▶ **PROBLEM**: Look for the word "shrub" in the data below, and copy every line that holds it.

[Items from a dataset]
* * * *

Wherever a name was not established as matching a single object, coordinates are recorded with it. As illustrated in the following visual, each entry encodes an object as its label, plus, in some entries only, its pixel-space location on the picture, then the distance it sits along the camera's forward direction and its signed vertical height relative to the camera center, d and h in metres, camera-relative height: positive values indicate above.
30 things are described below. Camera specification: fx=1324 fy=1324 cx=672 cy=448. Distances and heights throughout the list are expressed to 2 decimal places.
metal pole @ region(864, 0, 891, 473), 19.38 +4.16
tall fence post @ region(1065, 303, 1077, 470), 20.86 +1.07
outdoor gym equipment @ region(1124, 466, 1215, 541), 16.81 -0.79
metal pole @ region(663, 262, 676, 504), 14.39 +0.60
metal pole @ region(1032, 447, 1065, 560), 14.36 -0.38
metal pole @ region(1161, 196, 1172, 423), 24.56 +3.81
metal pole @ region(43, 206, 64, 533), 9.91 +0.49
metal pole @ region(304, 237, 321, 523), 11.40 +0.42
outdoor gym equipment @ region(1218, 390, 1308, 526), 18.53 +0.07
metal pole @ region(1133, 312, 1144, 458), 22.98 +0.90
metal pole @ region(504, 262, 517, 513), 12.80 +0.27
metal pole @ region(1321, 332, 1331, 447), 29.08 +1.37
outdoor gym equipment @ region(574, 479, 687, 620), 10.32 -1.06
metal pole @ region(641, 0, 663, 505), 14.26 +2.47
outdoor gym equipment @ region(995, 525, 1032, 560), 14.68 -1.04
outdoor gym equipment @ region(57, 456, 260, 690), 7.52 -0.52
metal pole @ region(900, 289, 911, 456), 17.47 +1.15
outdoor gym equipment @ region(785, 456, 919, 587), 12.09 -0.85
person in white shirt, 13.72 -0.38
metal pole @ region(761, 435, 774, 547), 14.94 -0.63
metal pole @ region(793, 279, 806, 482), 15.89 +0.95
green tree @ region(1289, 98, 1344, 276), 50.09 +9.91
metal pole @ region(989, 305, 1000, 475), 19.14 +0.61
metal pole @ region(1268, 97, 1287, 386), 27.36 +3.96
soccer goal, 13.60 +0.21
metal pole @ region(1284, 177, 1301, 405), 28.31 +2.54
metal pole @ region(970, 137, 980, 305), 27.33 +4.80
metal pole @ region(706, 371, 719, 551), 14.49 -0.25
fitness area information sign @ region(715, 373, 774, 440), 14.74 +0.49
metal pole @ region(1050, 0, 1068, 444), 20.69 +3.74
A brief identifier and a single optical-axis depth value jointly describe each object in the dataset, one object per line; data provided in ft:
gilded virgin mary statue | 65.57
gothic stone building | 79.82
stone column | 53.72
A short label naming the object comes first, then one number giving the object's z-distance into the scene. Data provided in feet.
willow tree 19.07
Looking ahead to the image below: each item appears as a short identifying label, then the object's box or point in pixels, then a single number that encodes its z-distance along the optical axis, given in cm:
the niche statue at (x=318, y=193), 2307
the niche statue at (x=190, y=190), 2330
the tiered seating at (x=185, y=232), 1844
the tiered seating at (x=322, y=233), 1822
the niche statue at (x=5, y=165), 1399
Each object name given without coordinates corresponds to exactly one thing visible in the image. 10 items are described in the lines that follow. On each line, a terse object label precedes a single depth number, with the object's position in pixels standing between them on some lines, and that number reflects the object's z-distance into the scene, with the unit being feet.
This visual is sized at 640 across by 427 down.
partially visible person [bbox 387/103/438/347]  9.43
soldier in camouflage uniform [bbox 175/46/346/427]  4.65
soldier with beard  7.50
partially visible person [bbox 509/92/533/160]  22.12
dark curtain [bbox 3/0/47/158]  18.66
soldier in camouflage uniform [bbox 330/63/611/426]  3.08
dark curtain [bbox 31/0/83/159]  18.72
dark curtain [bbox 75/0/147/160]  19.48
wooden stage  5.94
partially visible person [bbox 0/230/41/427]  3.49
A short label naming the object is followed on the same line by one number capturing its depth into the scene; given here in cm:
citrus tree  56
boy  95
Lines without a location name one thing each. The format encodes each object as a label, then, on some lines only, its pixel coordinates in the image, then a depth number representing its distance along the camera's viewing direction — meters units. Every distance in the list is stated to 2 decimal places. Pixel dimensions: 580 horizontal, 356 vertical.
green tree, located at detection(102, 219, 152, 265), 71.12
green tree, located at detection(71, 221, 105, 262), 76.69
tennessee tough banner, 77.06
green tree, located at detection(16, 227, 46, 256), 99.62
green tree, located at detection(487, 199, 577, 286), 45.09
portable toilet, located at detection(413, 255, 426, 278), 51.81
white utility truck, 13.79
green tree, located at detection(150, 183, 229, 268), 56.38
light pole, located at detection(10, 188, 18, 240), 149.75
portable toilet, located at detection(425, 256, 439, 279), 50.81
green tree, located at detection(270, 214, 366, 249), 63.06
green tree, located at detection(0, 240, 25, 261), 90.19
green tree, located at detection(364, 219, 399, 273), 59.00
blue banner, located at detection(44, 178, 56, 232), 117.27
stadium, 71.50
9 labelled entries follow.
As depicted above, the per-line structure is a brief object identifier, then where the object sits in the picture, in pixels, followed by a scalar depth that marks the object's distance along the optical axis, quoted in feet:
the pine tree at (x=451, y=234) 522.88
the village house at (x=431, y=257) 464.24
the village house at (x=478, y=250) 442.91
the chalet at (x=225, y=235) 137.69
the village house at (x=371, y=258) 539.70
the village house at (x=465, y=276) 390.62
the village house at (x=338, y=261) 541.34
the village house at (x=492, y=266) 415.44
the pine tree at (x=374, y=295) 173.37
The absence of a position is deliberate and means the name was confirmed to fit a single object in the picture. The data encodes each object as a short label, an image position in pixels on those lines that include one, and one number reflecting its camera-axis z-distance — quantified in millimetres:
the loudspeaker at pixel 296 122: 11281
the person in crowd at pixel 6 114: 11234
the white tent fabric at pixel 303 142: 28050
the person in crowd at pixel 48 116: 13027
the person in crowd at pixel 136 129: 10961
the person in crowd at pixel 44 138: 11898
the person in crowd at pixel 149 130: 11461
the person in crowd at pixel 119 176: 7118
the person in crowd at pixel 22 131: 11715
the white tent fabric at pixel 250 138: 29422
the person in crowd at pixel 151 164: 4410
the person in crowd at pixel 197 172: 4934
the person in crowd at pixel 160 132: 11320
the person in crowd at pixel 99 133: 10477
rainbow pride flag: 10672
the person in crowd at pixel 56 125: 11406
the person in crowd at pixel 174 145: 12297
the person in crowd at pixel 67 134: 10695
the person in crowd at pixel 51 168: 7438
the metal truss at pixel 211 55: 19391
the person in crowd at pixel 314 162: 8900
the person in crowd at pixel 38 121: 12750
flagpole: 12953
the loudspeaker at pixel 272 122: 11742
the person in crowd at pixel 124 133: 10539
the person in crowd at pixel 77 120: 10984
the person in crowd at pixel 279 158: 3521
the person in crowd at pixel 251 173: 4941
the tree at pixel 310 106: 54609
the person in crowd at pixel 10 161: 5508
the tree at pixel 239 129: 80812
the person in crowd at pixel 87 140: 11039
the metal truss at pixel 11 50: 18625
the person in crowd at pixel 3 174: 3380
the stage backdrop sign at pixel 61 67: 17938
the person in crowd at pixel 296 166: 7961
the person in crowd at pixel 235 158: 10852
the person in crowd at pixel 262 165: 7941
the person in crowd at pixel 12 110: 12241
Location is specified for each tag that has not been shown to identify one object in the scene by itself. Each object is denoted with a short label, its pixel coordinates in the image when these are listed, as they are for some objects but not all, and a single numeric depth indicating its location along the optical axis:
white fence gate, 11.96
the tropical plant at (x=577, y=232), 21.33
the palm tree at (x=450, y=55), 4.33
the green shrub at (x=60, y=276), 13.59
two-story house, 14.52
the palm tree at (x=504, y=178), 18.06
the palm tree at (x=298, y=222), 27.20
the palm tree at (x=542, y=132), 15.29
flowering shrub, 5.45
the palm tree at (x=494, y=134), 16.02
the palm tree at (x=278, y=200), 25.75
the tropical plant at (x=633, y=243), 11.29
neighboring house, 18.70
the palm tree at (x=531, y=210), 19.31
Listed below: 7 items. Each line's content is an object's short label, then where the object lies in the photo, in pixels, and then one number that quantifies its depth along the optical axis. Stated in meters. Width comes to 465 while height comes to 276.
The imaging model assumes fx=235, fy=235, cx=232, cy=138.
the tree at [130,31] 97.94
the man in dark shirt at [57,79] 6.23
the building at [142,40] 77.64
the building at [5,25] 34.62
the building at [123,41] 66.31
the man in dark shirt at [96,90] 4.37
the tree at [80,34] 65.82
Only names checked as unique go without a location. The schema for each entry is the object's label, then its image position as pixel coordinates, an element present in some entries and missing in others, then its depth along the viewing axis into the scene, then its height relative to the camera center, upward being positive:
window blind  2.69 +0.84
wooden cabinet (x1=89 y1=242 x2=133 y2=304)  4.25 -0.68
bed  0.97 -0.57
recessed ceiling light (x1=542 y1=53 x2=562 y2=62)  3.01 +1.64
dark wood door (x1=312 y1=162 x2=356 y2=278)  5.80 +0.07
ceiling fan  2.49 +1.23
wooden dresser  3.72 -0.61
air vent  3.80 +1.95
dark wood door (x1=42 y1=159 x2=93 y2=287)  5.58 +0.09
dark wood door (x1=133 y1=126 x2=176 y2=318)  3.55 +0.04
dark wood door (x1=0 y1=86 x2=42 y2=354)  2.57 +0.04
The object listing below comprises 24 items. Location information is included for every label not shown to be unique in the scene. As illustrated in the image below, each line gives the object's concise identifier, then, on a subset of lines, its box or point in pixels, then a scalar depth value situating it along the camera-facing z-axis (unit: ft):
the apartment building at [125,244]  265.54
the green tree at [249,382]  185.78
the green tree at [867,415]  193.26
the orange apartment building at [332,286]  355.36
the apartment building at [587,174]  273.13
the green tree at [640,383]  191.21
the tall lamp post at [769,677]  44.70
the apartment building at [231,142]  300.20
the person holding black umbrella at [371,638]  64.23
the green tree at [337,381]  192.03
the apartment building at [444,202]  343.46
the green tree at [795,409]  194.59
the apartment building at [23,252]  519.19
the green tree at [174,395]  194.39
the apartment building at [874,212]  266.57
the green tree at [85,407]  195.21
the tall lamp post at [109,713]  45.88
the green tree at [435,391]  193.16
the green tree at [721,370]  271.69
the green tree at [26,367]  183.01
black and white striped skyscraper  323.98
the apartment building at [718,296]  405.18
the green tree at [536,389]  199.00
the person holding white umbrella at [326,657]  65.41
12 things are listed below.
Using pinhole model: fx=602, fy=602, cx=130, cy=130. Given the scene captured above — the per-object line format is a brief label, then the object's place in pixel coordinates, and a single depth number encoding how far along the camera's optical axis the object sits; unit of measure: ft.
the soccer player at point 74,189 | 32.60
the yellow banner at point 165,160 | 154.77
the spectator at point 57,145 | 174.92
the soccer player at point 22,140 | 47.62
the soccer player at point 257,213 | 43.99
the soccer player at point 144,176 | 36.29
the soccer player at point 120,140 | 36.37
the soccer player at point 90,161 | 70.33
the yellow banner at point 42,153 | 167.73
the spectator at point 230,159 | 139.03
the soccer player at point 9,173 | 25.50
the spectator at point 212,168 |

* * * *

▶ **EXERCISE ANSWER**:
the green shrub at (x=60, y=276), 13.59
flowering shrub, 5.45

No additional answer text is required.